Rewrite the stretch of the Hubbell passage from "Several controversies regarding" through "1992 Presidential campaign.", swapping "campaign" for "run".

***** TEXT SEGMENT *****

Hints of Hubbell’s willingness to protect the Clintons were indicated in recordings made of conversations between him and his wife, Suzy, while Hubbell was serving his prison sentence. According to a Washington Post account of the exchanges, Hubbell was considering a lawsuit against his former law firm that might “embarrass his former partners” and discussed it with his wife. Suzy, who was then still holding a job as a political appointee within the Clinton administration, warned her husband that she had received warnings about his loyalty from Marsha Scott, a White House aide and “longtime friend of President Clinton.” 173

Quoting Scott, Suzy Hubbell told Webster he would lose his “public support if you open up Hillary to all this.” Characterizing her own understanding of that advice, Suzy concluded: “Well, by public support I know exactly what she means. I’m not stupid.” Hubbell replied: “I told you I will not do that. I will not raise those allegations that might open it up to Hillary.” 174

“I’m hearing the squeeze play,” said Suzy, after stating it was her understanding that her job could be in jeopardy if Hubbell sued the firm and angered the White House. Replying to this concern, her husband said: “So I need to roll over one more time.” 175

Suzy also asked if a lawsuit exploring overbillings at the law firm could cause troubles for Hillary Clinton. Hubbell replied with a non-answer warning: “We’re on a recorded phone, Suzy.” 176

According to the Post, Hubbell also spoke directly with Marsha Scott that day—March 25, 1996—and asked her: “Have I ever been disloyal?” 177

“Oh, God, no,” said Scott. 178

“And I am not going to be here,” replied Hubbell. 179

According to the Wall Street Journal, March 25, 1996, was also the day David Hale was “sentenced to 28 months in prison for defrauding the federal government.” 180  As a cooperating witness for the OIC, Hale testified that Bill Clinton and Jim McDougal had pressured him to make a $300,000 loan to Susan McDougal, at least some of which was deposited into a Whitewater Development Corporation account. 181  Jim McDougal corroborated Hale’s accusation and Susan McDougal was also convicted of crimes related to this loan. 182  183

The Washington Post account of Hubbell’s prison conversations with his wife also touches on media reports about payments he had received from the Lippo Group. “I’m not telling anybody what I did or what they paid me,” said Hubbell. 184

Noting the “pattern” of “generous payments made at the behest of the White House for amorphous professional services,” Starr speculated in his book about the investigation that Hubbell might have been receiving “hush money.” The former OIC chief’s opinion throughout his memoir was that Hubbell had not provided full and truthful testimony to the investigation. 185

Other Controversies

Several controversies regarding the personal, political and business conduct of Bill and Hillary Clinton have emerged since his 1992 Presidential campaign.

***** INFORMATION SUPPLIED *****

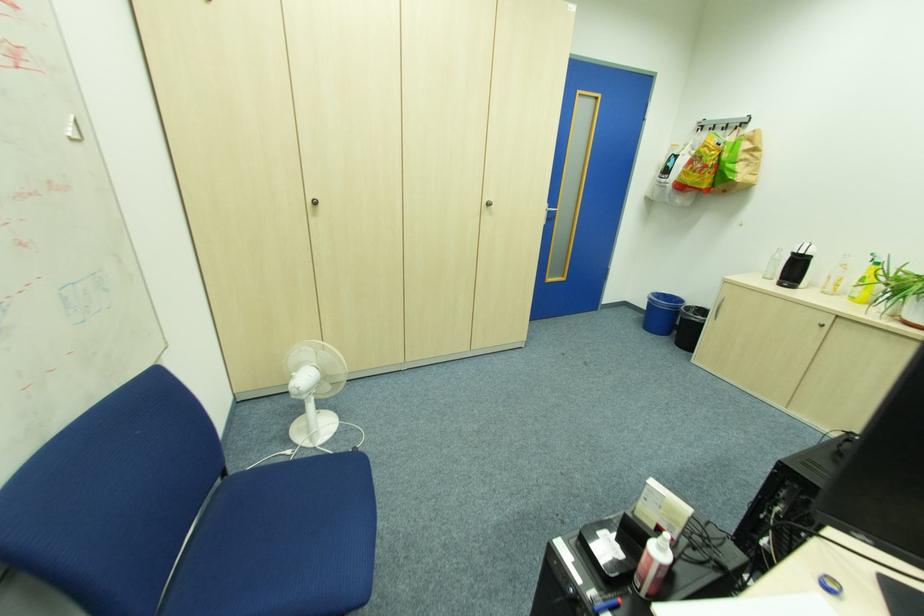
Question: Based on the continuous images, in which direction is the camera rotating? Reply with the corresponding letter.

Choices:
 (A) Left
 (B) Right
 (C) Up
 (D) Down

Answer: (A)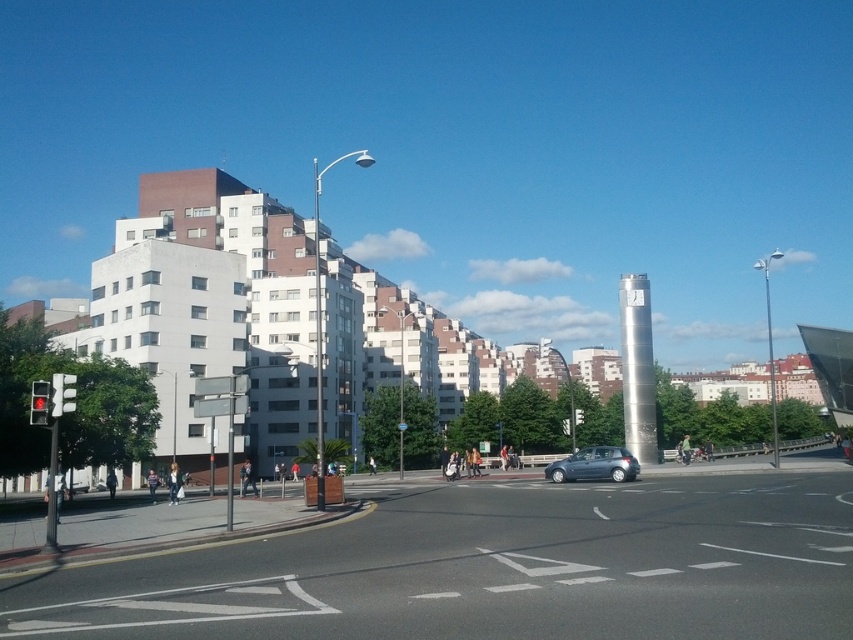
Which is more to the left, satin silver hatchback at center or matte black traffic light at left?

*****

◆ RESPONSE
Several controversies regarding the personal, political and business conduct of Bill and Hillary Clinton have emerged since his 1992 Presidential run.